The Eye of the World
by Robert Jordan
Recommended Ages: 13+
I didn't particularly like the prologue to this nearly-800-page novel, which is probably why it sat on my shelf for many long years before I made a serious attempt to read it. I still don't think the prologue hit the right tone for this novel, but I'm glad I finally got past it, because it was the last part of the book I didn't like.
These days, I probably don't have to say much about this book to give you an idea what kind of story is in it. Just look at the cover. It's not a bad representation of the contents. The story features a large party of diverse characters who must make a perilous journey, mostly on horseback, in a medieval-ish fantasy world represented within by some beautifully drawn maps. Analogies to The Lord of the Rings abound. The main characters are ordinary folk from a peaceful, isolated, agricultural area who are totally out of their depth in a world full of dangerous adventure and a quest to thwart a cosmic evil; apart from being humans, they're pretty much hobbits. Along the way they encounter queens, princesses, warriors, priests, wizards (of a sort), troubadours, various goblin-like creatures (roughly equivalent to Tolkien's orcs), chilling minions of a dark lord who is trying to break free of his three-thousand-year prison (think ring-wraiths), slow-paced giants who sing to trees (think ents), winged nasties (er...), pacifist gypsy types, a guy who communicates with wolves, a giant made entirely out of plants, a ruined city infested with evil, a country where the trees and flowers actively try to kill anyone who passes through, and lots, lots more.

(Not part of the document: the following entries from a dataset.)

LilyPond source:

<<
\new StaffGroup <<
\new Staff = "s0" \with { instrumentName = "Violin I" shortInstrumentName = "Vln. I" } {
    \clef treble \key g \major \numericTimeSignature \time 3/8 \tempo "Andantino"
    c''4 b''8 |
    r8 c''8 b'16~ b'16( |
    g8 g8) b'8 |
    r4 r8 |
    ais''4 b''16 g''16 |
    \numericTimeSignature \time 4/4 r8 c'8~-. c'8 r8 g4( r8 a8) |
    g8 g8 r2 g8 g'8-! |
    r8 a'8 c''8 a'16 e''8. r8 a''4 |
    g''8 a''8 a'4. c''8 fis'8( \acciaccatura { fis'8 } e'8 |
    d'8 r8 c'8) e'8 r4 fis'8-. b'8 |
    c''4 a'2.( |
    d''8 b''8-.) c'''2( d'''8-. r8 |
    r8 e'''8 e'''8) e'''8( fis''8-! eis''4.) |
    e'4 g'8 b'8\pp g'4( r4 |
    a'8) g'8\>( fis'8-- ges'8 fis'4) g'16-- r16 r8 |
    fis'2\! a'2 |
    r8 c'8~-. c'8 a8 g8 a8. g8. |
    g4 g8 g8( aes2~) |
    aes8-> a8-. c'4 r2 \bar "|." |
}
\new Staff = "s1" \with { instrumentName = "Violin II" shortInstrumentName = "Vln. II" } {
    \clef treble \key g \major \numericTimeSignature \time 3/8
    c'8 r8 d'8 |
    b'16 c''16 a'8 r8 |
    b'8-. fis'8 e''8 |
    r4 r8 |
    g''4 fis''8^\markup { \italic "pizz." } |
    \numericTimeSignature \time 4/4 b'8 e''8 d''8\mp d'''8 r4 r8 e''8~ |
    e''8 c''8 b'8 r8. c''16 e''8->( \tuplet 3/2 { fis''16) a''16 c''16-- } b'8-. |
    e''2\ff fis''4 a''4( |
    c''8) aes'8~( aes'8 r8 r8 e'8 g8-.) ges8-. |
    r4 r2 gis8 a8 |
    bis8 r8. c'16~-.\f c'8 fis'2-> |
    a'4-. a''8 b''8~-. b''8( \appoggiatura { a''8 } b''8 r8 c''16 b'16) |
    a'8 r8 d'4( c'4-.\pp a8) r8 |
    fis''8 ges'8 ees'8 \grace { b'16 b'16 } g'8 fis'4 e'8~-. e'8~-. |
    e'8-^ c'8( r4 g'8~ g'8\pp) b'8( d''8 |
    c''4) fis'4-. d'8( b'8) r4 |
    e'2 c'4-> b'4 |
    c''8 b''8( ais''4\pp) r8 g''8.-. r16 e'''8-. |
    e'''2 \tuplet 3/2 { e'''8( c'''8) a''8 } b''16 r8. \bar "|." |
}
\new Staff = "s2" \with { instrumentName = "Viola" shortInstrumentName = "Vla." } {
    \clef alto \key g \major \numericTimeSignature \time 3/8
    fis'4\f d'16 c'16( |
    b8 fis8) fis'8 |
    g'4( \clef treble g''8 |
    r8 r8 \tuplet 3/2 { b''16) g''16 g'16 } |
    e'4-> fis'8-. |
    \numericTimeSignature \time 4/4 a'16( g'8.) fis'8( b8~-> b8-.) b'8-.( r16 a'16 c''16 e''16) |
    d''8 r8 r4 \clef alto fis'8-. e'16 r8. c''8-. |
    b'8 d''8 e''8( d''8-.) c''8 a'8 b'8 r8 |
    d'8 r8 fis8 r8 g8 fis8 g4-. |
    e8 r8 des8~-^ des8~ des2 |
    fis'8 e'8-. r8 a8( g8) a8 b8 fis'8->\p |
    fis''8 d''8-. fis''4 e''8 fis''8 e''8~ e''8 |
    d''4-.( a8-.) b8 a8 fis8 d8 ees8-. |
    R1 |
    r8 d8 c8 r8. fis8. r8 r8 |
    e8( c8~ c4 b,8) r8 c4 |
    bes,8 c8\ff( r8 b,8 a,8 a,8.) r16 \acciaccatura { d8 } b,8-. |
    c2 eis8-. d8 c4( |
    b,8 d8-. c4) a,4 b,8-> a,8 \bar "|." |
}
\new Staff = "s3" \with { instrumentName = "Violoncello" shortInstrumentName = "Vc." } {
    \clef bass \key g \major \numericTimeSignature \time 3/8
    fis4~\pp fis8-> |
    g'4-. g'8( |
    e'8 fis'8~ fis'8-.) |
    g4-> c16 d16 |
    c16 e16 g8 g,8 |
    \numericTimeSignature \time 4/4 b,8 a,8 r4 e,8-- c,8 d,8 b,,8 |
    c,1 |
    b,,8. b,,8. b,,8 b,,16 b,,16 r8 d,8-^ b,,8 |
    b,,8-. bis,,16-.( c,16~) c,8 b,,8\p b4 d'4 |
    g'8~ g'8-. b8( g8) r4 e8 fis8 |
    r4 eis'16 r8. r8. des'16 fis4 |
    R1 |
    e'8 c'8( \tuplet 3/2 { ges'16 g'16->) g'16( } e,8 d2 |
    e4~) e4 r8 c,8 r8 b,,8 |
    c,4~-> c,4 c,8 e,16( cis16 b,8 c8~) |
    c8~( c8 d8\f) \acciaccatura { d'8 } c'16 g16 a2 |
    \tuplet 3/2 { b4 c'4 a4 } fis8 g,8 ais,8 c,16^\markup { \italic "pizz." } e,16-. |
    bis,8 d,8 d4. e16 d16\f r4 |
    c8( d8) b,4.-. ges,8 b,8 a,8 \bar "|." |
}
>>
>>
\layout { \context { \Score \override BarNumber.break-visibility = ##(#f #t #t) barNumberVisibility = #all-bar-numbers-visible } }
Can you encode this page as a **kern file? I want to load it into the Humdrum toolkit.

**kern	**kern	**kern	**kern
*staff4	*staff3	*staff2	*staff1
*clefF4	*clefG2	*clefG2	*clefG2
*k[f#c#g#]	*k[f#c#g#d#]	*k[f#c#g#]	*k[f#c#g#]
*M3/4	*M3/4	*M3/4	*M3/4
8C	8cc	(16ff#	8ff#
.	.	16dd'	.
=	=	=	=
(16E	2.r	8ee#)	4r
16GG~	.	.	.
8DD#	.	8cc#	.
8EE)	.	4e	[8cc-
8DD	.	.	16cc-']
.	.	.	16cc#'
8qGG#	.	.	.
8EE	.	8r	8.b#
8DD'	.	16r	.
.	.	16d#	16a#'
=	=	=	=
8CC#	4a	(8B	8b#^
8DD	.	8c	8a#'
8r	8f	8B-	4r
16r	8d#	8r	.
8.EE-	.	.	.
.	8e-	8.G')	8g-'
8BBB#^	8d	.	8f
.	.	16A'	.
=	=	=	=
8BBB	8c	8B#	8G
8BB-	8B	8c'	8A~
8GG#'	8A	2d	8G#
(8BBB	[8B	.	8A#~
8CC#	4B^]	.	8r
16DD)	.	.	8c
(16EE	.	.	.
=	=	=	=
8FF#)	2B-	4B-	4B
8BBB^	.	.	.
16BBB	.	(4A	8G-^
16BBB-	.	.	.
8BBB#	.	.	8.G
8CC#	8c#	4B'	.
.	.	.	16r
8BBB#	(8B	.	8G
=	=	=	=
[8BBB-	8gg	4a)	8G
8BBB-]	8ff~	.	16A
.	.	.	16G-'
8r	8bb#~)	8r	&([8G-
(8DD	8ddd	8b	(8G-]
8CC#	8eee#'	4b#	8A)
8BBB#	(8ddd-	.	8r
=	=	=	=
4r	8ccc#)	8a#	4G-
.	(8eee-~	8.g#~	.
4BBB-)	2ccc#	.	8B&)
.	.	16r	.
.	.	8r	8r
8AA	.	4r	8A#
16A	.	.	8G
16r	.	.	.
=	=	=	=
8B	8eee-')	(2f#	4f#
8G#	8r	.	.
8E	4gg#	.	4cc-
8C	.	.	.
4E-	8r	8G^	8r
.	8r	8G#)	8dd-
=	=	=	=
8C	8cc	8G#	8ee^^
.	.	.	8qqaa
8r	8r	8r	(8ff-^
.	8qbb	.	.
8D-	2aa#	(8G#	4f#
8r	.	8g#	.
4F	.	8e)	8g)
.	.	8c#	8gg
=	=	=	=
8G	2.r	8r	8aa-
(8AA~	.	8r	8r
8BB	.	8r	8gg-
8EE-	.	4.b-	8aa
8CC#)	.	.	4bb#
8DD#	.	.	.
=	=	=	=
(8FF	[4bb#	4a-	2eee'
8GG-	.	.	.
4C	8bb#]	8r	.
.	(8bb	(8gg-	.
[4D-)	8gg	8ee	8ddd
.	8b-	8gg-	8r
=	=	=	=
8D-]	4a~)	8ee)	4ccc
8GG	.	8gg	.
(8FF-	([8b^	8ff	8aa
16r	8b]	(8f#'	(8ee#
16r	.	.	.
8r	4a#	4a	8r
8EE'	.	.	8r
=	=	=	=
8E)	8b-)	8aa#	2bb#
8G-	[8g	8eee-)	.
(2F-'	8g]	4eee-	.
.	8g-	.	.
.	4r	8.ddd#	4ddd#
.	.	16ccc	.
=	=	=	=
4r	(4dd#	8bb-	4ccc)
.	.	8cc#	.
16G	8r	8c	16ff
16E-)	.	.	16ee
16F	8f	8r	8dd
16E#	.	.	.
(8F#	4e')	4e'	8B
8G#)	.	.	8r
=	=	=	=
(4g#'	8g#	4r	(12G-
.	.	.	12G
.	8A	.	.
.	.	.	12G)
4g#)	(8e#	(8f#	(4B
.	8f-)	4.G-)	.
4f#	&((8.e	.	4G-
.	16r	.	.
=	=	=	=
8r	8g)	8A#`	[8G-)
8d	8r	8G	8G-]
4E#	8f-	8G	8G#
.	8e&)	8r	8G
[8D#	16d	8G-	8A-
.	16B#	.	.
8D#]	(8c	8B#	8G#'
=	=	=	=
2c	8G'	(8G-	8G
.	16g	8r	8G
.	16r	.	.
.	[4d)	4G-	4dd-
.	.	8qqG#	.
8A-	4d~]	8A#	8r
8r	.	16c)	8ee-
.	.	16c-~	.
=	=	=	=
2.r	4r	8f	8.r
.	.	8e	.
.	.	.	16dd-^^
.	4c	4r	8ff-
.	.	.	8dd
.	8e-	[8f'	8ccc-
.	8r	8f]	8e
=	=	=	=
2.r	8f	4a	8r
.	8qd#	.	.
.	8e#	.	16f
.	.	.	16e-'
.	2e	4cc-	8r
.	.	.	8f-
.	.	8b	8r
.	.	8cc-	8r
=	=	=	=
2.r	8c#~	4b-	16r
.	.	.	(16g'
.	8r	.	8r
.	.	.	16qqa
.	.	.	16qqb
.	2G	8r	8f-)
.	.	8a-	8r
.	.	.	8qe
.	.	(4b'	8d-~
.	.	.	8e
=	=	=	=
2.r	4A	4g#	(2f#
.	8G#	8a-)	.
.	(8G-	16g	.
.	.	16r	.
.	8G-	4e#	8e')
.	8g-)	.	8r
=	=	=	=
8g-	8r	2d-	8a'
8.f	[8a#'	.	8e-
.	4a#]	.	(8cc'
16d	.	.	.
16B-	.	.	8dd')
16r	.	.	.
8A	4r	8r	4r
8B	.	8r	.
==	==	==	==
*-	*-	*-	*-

So, it's pretty much Tolkien, with extras. Among the extras are strong, central, female characters whom you don't forget about when they aren't mentioned for 1,000 pages. Their particular world is distinguished by a cycle of history, called the Wheel of Time, that weaves notable people and events into a web or lace of destiny. It has a long, turbulent history whose epochs bear such impressive (and sometimes terrifying) titles as the Age of Legends, the War of the Shadow, the Time of Madness, the Breaking of the World, and the War of a Hundred Years. It is a world whose magic, drawn from the One True Source (somehow connected with the Creator), has both a male and a female aspect - but the male version has been polluted by evil, and brings madness, disaster, and death wherever it is used. Every now and then a "false Dragon" arises, claiming to be a certain ancient hero reborn, and often bringing war to the lands.
And now this world's he-who-must-not-be-named, variously known as Shai'tan and Ba'alzamon, is trying to bust loose and seize control of the wheel. Somehow he has narrowed his search for a prophesied person, destined to change the shape of the Pattern either for good or evil, down to three youths from the rustic backwater of the Two Rivers - three boys, hardly men, who grew up in the tiny village of Emonds Field, so far from the big-time that they don't even know they are subjects of a queen - one, or all, of whom must either be destroyed or enslaved to the Dark One's will. Just when the minions of evil are about to strike, a member of the order that practices the feminine side of magic - called Aes Sedai - scoops them up and flees across country, desperate to deny whatever the Dark One wants.
Will they all make it to safety? Will they stop the Dark One? Which of the boys will turn out to be the ta'veren, the turning-point in the Pattern? Or will they all? A level-headed reader will have a good guess ready, based on knowing this book is only the beginning of a massive fantasy cycle, and the sense that one particular youth - Rand al'Thor, who suspects he is not really a scion of Two Rivers stock - is singled out as the point-of-view character, except when the party splits into two or three groups. To keep you guessing, his buddies both find their own strange destinies: jokester Mat Cauthon becoming tied to a cursed dagger, and blacksmith's apprentice Perrin Aybara developing a psychic connection with wolves. But what is special about Rand remains a surprise to the end, except perhaps for readers who are paying very close attention. There are more characters you'll get to know too, and some of them may become even more important in later books. Let's leave you with these three young men for now, and a promise that once you meet them, you will care about how the Pattern weaves itself around them.
This 1990 book was the first of 12 books in the "The Wheel of Time" series (including a prequel) completed by Jordan, né James Oliver Rigney, Jr., before his death in 2007. The fact that his plans for the last three books of the series were realized by author Brandon Sanderson may tempt me to bend my personal rule against reading another writer's continuation of an original writer's series. All in good time, however. Book 2 of "The Wheel of Time" is The Great Hunt. Under a variety of pseudonyms, Rigney also wrote seven "Conan the Barbarian" novels in the early 1980s, a western novel, and a historical-fiction trilogy; he is also rumored to have done some non-fiction and ghost-writing work. There is some controversy about his willingness to compromise quality for quantity, but this book is a promising start for a 14- (or 15-) book fantasy epic, and understandably became one of the sacred texts of the fantasy genre.